Last month’s sales were the lowest for any March since 1997 when 20,024 homes were sold. The slowest March in DataQuick’s statistics, which go back to 1988, was in 1993 when 16,214 homes were sold, while the strongest was in 2004 when 37,030 were sold. The March average is 26,033. Last month’s sales drop was steepest in San Bernardino and Riverside counties. “There are several things going on here. First, the drop-off in entry- level sales is part of a normal real estate cycle. That category surged at a later point in time, and is declining at a later point in time. We actually thought this would happen four or five months ago. Second, both lenders and buyers are being more cautious, the dicey mortgage financing has all but disappeared,” said Marshall Prentice, DataQuick president.
“Third, it’s becoming apparent that a lot of the 2004/2005 buying activity was drawing from the future, and that future is now. A lot of demand was pre-met, otherwise these low sales counts would have put more downward pressure on prices by now,” Prentice said.

The median price paid for a Southland home was $505,000 in March, a new record and the first time it was above $500,000. The $505,000 was up 2.0 percent from $495,000 in February, and up 4.6 percent from $483,000 for March last year. The uptick in median is also due to a stronger-than-anticipated market in Los Angeles County. The other Southland counties have flat or declining prices. Prices in San Diego County have been flat the past half year, about five percent below their peak when adjusted for seasonality and shifts in market mix.
DataQuick, a subsidiary of Vancouver-based MacDonald Dettwiler and Associates, monitors real estate activity nationwide and provides information to consumers, educational institutions, public agencies, lending institutions, title companies and industry analysts.
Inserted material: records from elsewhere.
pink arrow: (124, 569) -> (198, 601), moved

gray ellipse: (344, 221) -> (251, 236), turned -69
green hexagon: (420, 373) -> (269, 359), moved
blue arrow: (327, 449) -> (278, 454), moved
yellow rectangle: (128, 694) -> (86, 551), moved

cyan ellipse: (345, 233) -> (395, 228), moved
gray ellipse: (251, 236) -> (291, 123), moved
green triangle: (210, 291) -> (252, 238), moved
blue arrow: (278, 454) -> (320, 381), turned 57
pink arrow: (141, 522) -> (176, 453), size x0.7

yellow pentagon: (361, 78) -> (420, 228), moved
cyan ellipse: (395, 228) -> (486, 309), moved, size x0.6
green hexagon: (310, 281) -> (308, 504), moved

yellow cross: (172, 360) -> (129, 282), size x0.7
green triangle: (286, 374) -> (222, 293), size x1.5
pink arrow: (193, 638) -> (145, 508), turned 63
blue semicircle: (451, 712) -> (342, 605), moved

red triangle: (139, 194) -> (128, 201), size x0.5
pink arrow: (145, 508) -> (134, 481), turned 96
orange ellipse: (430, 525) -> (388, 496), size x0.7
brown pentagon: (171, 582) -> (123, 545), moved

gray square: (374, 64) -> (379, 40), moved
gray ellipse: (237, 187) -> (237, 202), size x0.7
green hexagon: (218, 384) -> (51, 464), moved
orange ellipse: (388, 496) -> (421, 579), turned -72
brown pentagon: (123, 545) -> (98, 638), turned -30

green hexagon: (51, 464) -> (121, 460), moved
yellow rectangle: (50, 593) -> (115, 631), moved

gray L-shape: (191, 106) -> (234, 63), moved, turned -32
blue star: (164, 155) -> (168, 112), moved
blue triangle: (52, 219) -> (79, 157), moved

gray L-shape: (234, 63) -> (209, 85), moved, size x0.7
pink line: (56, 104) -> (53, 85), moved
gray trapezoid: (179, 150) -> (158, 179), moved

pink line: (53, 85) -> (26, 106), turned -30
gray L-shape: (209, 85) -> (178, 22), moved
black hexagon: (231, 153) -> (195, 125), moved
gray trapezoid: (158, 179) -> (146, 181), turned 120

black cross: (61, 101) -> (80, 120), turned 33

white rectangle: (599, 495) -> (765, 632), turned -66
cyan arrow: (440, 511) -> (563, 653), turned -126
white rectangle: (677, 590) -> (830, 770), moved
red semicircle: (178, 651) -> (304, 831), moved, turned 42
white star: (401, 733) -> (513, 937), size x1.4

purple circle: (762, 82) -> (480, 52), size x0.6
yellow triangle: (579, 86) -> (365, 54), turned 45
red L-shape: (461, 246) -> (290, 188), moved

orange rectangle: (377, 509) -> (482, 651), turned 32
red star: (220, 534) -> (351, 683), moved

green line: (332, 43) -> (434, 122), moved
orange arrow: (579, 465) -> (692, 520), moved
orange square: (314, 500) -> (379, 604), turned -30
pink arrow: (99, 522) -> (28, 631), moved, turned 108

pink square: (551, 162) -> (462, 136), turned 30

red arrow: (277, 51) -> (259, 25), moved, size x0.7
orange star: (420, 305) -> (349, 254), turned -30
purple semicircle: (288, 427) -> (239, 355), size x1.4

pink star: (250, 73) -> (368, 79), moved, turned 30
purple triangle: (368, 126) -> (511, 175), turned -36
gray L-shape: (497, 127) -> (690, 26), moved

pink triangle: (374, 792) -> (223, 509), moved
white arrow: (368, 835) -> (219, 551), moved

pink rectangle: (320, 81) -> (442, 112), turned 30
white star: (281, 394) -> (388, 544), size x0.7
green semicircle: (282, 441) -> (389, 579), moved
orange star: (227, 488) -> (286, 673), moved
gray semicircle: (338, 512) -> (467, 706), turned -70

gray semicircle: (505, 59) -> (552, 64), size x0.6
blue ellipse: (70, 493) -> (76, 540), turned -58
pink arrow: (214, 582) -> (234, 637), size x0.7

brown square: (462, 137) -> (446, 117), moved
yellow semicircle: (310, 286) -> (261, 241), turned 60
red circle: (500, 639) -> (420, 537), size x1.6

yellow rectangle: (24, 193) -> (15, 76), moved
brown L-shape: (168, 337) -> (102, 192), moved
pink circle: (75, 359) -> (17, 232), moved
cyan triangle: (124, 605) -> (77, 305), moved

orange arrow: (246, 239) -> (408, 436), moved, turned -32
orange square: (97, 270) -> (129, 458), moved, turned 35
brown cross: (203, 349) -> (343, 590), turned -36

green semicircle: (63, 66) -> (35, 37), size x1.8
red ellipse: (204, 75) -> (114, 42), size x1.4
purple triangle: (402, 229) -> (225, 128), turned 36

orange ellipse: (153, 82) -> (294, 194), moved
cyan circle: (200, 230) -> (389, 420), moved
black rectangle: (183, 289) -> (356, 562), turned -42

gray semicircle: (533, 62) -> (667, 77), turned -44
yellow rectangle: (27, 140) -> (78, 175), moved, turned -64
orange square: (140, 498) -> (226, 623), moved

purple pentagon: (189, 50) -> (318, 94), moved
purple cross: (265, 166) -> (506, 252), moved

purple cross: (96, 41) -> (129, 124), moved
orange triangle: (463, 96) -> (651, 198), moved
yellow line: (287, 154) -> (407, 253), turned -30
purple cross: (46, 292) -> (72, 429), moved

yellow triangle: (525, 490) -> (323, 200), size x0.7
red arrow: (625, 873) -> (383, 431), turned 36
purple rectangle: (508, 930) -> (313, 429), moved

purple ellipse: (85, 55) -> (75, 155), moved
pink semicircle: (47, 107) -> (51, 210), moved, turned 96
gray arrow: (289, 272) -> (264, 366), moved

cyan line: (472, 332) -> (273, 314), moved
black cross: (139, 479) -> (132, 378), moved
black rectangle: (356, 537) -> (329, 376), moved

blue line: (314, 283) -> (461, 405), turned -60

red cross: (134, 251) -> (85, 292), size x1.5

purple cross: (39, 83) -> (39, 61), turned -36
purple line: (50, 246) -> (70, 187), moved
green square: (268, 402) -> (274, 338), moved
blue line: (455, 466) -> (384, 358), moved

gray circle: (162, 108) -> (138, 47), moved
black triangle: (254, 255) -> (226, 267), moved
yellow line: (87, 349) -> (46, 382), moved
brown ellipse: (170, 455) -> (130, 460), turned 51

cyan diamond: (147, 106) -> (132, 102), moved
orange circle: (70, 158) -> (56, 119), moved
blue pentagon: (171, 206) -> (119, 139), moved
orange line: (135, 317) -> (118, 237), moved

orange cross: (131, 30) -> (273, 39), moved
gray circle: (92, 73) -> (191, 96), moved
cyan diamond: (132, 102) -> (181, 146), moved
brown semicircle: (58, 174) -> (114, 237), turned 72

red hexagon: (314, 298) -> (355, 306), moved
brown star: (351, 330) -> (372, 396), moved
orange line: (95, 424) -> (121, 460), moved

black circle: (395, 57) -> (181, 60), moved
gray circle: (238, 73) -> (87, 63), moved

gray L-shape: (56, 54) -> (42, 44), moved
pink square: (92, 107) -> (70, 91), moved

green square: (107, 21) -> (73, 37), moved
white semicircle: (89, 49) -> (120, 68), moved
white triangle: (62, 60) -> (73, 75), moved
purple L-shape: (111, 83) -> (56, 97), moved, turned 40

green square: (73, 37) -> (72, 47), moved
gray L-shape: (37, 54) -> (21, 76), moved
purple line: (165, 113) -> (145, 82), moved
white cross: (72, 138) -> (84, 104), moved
The typical monthly mortgage payment that Southland buyers committed themselves to paying was $2,326 last month, up from $2,303 the previous month and up from $2,297 a year ago. Adjusted for inflation, current payments are 8.9 percent above typical payments in the spring of 1989, the peak of the prior real estate cycle. They are 4.5 percent below the current cycle’s peak last June. Indicators of market distress are moving in different directions. Financing with adjustable-rate mortgages is declining significantly. Foreclosure activity is rising but is still within the normal range. Down payment sizes are stable and flipping rates and non-owner occupied buying activity is down, DataQuick reported.